[Opening DOCUMENT EXTRACT section]

If you think Nebraska’s a dull state, reset the synaptic button. Fire again. It’s one of my favorite places on the planet.

Kool-Aid and CliffsNotes and the Vise-Grip were all invented in Nebraska. The largest Powerball payout, $365 million, was split 8 ways on February 6th, 2006 by ConAgra workers from Lincoln. Both Malcolm X and Brandon Teena were born in Nebraska. As were Henry Fonda, Hilary Swank, and Marg Helgenberger, blood spatter expert and forensic supervisor Catherine Willows from the original CSI.

Need I say more?

Okay, let me go on to the 450,000 other reasons I fell in love with Nebraska – the sandhill cranes . Each year in early spring, 90% of the population traverse the Central Flyway stopping to fatten up and rest along the Nebraska stretch of the 310 mile, 10,000 year old Platte River. And they’ve been doing this for 9 million years.

[Closing DOCUMENT EXTRACT section]
[Opening RECORDED INFORMATION section]

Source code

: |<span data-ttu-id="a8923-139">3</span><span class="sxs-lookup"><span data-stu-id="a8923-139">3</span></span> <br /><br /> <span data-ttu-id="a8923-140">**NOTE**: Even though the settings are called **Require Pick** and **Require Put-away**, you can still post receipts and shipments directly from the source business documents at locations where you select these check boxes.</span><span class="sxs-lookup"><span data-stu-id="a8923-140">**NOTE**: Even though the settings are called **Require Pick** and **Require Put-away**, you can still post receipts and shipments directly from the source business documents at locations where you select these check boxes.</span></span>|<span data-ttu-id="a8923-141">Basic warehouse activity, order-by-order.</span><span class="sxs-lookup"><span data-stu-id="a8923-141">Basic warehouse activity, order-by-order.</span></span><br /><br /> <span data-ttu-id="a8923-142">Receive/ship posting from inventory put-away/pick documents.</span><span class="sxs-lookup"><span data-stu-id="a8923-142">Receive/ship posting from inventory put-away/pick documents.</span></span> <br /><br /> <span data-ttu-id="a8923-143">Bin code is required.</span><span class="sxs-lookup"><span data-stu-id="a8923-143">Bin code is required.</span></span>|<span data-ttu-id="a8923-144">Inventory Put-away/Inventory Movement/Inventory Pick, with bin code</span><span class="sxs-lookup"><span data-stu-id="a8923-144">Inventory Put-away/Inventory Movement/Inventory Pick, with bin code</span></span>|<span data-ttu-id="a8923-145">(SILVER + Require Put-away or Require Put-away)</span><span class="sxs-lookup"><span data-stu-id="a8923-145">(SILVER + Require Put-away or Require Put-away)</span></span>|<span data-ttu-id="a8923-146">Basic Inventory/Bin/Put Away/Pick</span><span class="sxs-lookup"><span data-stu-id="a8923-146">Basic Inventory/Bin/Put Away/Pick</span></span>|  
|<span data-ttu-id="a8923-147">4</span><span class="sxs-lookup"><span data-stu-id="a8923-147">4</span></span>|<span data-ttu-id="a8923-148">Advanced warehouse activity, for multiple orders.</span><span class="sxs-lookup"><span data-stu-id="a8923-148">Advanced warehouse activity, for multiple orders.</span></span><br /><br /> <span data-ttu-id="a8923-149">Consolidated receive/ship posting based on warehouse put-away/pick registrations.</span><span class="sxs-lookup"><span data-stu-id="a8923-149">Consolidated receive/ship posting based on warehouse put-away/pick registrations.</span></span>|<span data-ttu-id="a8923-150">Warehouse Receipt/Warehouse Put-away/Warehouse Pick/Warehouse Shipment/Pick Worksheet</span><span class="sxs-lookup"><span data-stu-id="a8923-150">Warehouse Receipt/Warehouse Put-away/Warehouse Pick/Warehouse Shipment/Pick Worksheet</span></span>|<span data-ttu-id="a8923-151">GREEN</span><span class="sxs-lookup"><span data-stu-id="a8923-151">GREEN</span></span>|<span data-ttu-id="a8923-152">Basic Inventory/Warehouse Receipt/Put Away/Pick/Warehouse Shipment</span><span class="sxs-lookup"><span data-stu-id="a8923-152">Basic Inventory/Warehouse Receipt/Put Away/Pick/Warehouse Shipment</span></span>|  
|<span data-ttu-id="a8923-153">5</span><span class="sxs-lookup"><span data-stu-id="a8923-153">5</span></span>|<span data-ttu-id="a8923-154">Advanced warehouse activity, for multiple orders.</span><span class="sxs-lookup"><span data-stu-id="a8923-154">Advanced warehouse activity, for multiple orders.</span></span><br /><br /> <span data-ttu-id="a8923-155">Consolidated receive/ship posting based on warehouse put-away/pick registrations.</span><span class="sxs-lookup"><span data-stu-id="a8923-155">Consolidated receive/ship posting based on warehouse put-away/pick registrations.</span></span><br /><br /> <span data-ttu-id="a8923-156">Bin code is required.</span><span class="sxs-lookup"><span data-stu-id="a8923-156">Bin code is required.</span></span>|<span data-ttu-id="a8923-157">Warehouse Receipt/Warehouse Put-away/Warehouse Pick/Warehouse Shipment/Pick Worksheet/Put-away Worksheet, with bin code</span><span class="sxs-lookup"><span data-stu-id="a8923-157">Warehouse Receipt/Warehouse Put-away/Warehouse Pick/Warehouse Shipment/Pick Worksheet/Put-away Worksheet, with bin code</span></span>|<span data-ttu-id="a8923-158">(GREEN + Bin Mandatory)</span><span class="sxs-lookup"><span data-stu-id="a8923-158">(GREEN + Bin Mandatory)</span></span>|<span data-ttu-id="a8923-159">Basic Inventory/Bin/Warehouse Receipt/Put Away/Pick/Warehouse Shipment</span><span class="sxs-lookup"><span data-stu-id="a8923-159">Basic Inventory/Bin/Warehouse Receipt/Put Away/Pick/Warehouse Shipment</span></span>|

[Closing RECORDED INFORMATION section]

EXERCISE 1: According to the Nebraska passage, what was the largest Powerball payout?
EXERCISE 2: List everyone the Nebraska passage names as born in Nebraska.
The data has no connection to the Nebraska passage.

RESPONSE 1: $365 million

RESPONSE 2: Malcolm X, Brandon Teena, Henry Fonda, Hilary Swank, Marg Helgenberger